Outra curiosidade deste último, é que a origem da cor amarela da crosta da preparação só foi revelada ao mundo, por escrito, num antigo livro de receitas do início do século XVIII encontrado em Viterbo, na biblioteca da casa dos Condes Venturini Ciofi Degli Atti, onde é indicado que na preparação se deve usar “…açafrão, tomando cuidado para deixar um pouco para dar cor em cima dos pães quando estiverem assados…”. Todos os ingredientes eram grosseiramente esfarelados e misturados, depois pequenos pães/bolos eram formados e assados. Uma dica valiosa ainda podia ser lida e orientava que, com as mãos você deve formar um pão bem compacto, tentando retirar todo o ar de dentro para não ter problemas na hora do cozimento.

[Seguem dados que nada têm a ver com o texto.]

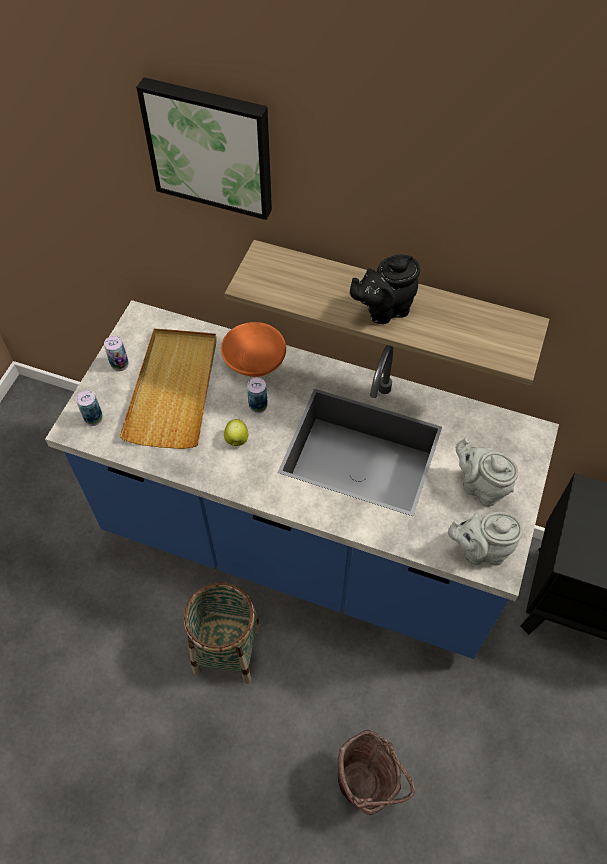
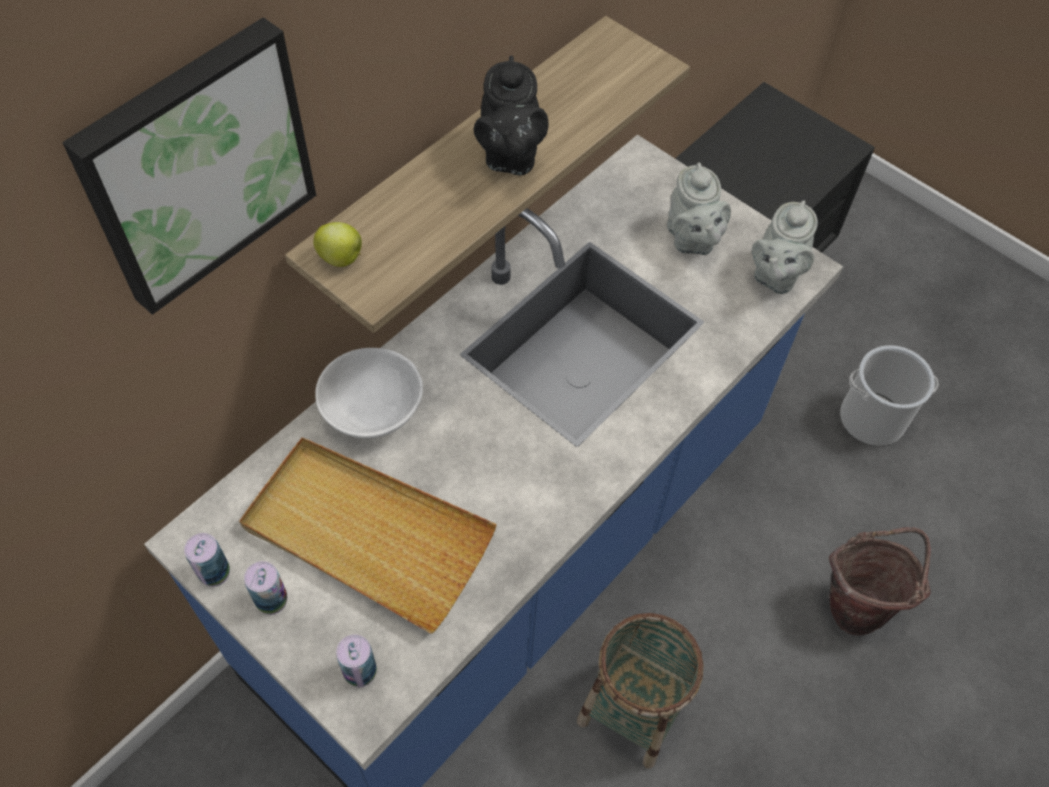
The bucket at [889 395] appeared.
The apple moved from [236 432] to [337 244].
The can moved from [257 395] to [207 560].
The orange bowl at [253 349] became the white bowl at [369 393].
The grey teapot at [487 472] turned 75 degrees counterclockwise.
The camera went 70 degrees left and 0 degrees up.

Agora, que tal preparar essa delícia para apresentar aos seus durante o Natal? Se preparar, me conta?

Pangiallo Romano

Para a massa

110 g de mel

120 g  de farinha de trigo

80 g  de Avelãs

80 g de nozes

80 g Amêndoas

50 g de pinolis

50 g Frutas cristalizadas ( se puder escolher, use como pede a receita laranja e cidra)

70 g de gotas de chocolate amargo ou chocolate picado (esse ingrediente é opcional, mas ele garante acréscimo no sabor e na humidade da massa)

Para a cobertura

2 colheres de sopa de farinha de trigo

2 colheres de sopa de água

2 colheres de sopa de mel

1 colher de sopa açafrão em pó

Preparo: Existem muitas receitas que sugerem picar os frutos secos, eu deixei-os inteiros, pois quando cortar em cada fatia fica muito mais bonito; mas, também no sabor gosto de sentir os frutos secos, distinguir as amêndoas de nozes etc. e, quando elas estão picadas fica um sabor mais homogêneo. Fique à vontade na escolha de como vai deixar as nozes na receita, depende muito do seu gosto pessoal.

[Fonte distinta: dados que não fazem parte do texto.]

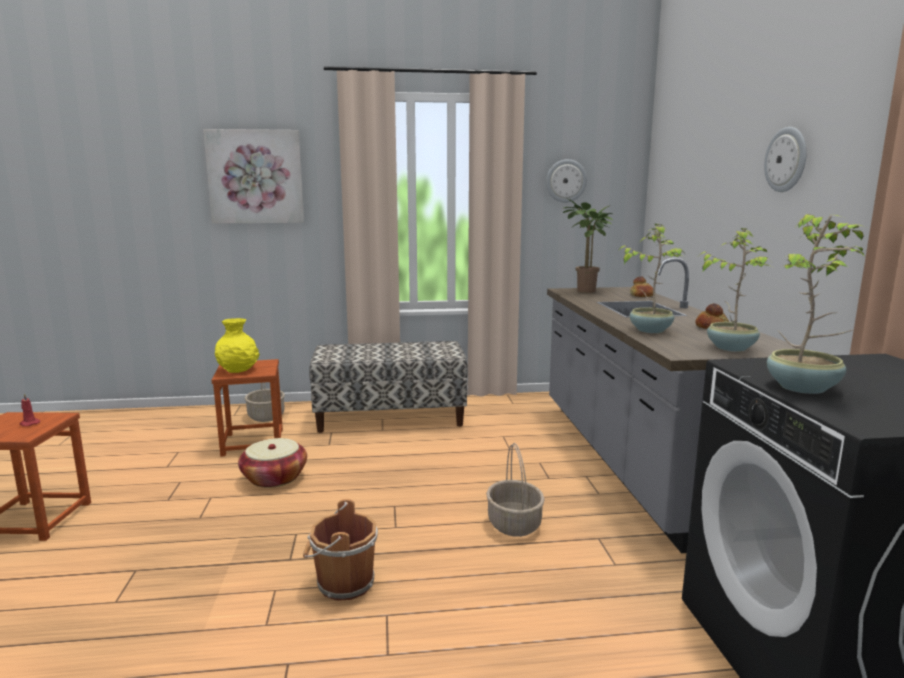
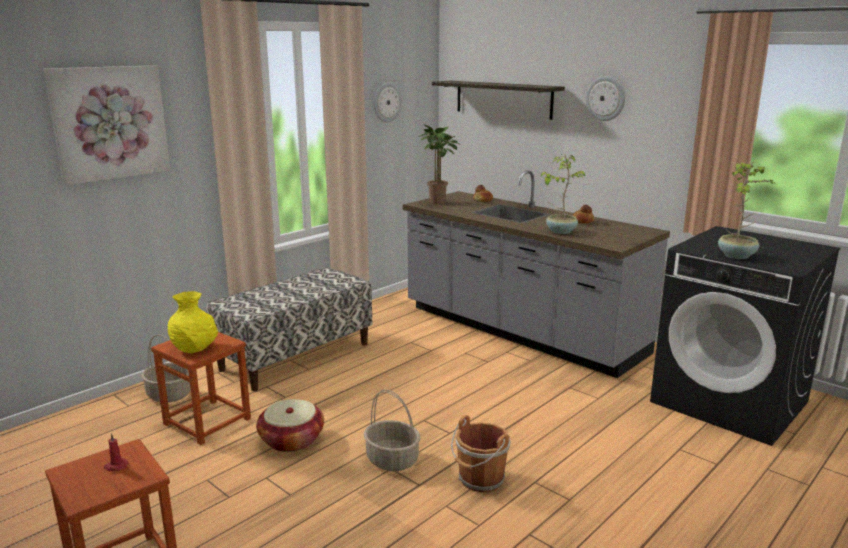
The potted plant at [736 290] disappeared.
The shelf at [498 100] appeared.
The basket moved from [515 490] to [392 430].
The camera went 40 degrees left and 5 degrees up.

Coloque o mel em uma panela e aqueça em fogo bem baixo. Enquanto isso, coloque as amêndoas, nozes, pinolis, avelãs, frutas cristalizadas e chocolate amargo picado em uma tigela grande. Adicione o mel bem quente e misture com uma colher. Adicione a farinha aos poucos, misturando com uma colher até que a farinha esteja completamente incorporada. Cubra a massa do pangiallo com um pano limpo e deixe descansar por 2 horas. Pegue a massa e, com as mãos levemente untadas com óleo, despeje-a sobre uma tábua de cozinha ou, se você não tiver uma, em cima de uma superfície de trabalho e aperte bem a massa, para compactar bem.  Com isso feito, vc pode fazer um pangialo maior ou dividir em dois – no caso de dividir, lembre-se de compactar bem cada parte da massa, deixe-a redonda no formato semiesférico. Coloque os pães em uma assadeira forrada com papel manteiga – se não tiver unte a assadeira com um pouco de manteiga e farinha.  Reserve.  Em uma panela pequena prepare a cobertura: junte a farinha, mel, água e açafrão, misture em fogo baixo por alguns segundos, deve virar uma massa amarela. Espalhe a massa na superfície do pangiallo e leve ao forno a 180° por cerca de 35/40 minutos, se notar que escurece imediatamente, abaixe o fogo para 160°.  Quando o pangiallo estiver cozido e dourado, deixe esfriar e depois embrulhe-o em filme plástico ou em um pano de prato limpo. Deixe o pangiallo romano descansar por pelo menos 2 dias antes de comê-lo. Quanto mais tempo ele descansar, melhor.